As of 3 September 2020:
- a joint stock company will have to immediately provide its shareholders with confirmation that the vote was submitted; and
- shareholders will be entitled to request, by three months after the general meeting, confirmation that their votes have been properly recorded and counted.
EXTENSION OF DEADLINE TO HOLD ANNUAL SHAREHOLDERS' MEETINGS
The deadlines for approval of the annual financial statements/annual consolidated financial statements and the annual shareholders’ meetings have been extended on the basis of the Regulation by the Minister of Finance dated 31 March 2020:
- for limited liability companies and joint stock companies – by three months; and
- for listed companies – by two months.
The above extensions apply to the obligations related to financial years which end after 29 September 2019 but not later than 30 April 2020, provided that the deadline to approve the annual financial statements did not expire by 31 March 2020.
VENUE OF THE SHAREHOLDERS' MEETINGS
Regardless of the possibility of participating in shareholders’ meetings by remote communication, pursuant to Polish law, the meeting has to be held in the territory of Poland (i.e. at the place where the company is registered or in another place indicated in the articles of association). At least the chairman of the meeting and the secretary/notary public must be physically present.
MINUTES OF THE SHAREHOLDERS' MEETINGS
Pursuant to the Commercial Companies Code, the holders of a virtual shareholder’s meeting are not exempt from the obligation to prepare minutes of the meeting. Accordingly, these should be drawn up in writing in a limited liability company and in the form of a notarial deed in a joint-stock company. The minutes should be accompanied by an attendance list and a list of shareholders that have exercised their voting rights via remote communication. The shareholders’ signatures need not be collected on the attendance list. The secretary of the meeting/notary public draws up the minutes of the shareholders’ meeting.

DATA SUPPLIED:

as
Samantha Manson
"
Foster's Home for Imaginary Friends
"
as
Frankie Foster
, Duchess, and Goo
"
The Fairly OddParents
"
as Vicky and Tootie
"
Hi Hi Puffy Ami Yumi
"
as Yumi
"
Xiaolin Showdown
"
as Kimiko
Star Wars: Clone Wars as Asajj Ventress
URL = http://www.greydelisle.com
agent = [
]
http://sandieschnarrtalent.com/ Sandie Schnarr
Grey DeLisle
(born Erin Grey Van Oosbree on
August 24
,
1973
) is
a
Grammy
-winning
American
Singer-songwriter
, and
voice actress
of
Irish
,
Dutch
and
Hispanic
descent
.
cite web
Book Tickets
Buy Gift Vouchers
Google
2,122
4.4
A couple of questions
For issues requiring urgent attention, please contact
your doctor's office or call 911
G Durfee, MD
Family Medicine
--
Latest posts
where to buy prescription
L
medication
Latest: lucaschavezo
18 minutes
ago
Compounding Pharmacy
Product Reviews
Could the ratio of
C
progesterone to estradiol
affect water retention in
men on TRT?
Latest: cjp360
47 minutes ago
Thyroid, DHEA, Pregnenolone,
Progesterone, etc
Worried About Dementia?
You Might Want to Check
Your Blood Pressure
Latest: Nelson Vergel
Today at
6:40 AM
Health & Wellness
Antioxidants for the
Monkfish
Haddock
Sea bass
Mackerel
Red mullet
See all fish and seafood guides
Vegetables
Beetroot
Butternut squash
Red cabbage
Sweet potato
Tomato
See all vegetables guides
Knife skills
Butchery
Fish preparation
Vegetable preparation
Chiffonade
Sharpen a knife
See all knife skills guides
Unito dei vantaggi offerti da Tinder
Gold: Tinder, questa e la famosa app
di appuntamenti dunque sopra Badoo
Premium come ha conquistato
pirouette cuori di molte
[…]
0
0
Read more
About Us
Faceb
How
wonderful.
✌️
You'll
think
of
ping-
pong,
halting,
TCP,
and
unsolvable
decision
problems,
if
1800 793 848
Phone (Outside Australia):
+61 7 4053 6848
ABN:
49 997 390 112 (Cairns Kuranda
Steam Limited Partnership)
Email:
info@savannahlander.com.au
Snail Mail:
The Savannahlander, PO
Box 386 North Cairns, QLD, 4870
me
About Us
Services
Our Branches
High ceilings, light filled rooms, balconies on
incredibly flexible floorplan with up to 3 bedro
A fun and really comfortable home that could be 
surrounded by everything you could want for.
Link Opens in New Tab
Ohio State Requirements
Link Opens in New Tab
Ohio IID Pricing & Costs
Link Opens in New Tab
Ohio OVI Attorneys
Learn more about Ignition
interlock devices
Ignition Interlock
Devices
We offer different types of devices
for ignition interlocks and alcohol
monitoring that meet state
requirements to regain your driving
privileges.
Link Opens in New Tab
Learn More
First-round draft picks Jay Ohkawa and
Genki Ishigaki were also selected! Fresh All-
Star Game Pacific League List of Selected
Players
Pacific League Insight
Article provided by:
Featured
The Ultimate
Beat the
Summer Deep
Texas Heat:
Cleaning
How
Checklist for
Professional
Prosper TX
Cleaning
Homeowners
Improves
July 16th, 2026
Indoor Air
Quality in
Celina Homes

WORK INSTRUCTIONS:
a) Reproduce the passage of the text on shareholders' meetings under Polish law between "As of 3 September" and "by two months.", inclusive.
b) Pick up the text on shareholders' meetings under Polish law after its final sentence and keep writing it.

SET OF ANSWERS:
a)
As of 3 September 2020:
- a joint stock company will have to immediately provide its shareholders with confirmation that the vote was submitted; and
- shareholders will be entitled to request, by three months after the general meeting, confirmation that their votes have been properly recorded and counted.
EXTENSION OF DEADLINE TO HOLD ANNUAL SHAREHOLDERS' MEETINGS
The deadlines for approval of the annual financial statements/annual consolidated financial statements and the annual shareholders’ meetings have been extended on the basis of the Regulation by the Minister of Finance dated 31 March 2020:
- for limited liability companies and joint stock companies – by three months; and
- for listed companies – by two months.

b)
PRACTICAL PROBLEMS REGARDING VIRTUAL SHAREHOLDERS' MEETINGS
The current provisions of the Polish Commercial Companies Code regarding virtual share-holders’ meetings raise numerous questions, such as who bears the burden of liability for in-adequate technical measures used for the meeting and whether shareholders are deprived of certain rights.
To give only two examples:
- Even the best electronic equipment or internet connection may fail. As a result, one may be deprived of voting rights due to technical reasons (e.g. breakdown of the internet connection, failure of electronic equipment).
- If a shareholder intended to vote against a resolution, but did not cast a vote for technical reasons, that shareholder will not be entitled to bring an action to annul or declare the invalidity of the resolution based on Article 250(2) or Article 422(2)(2) of the Commercial Companies Code. This is because the law requires the objecting shareholder to have voted against the measure, and this requirement will not have been met (the shareholder did not cast a vote at all, for technical reasons).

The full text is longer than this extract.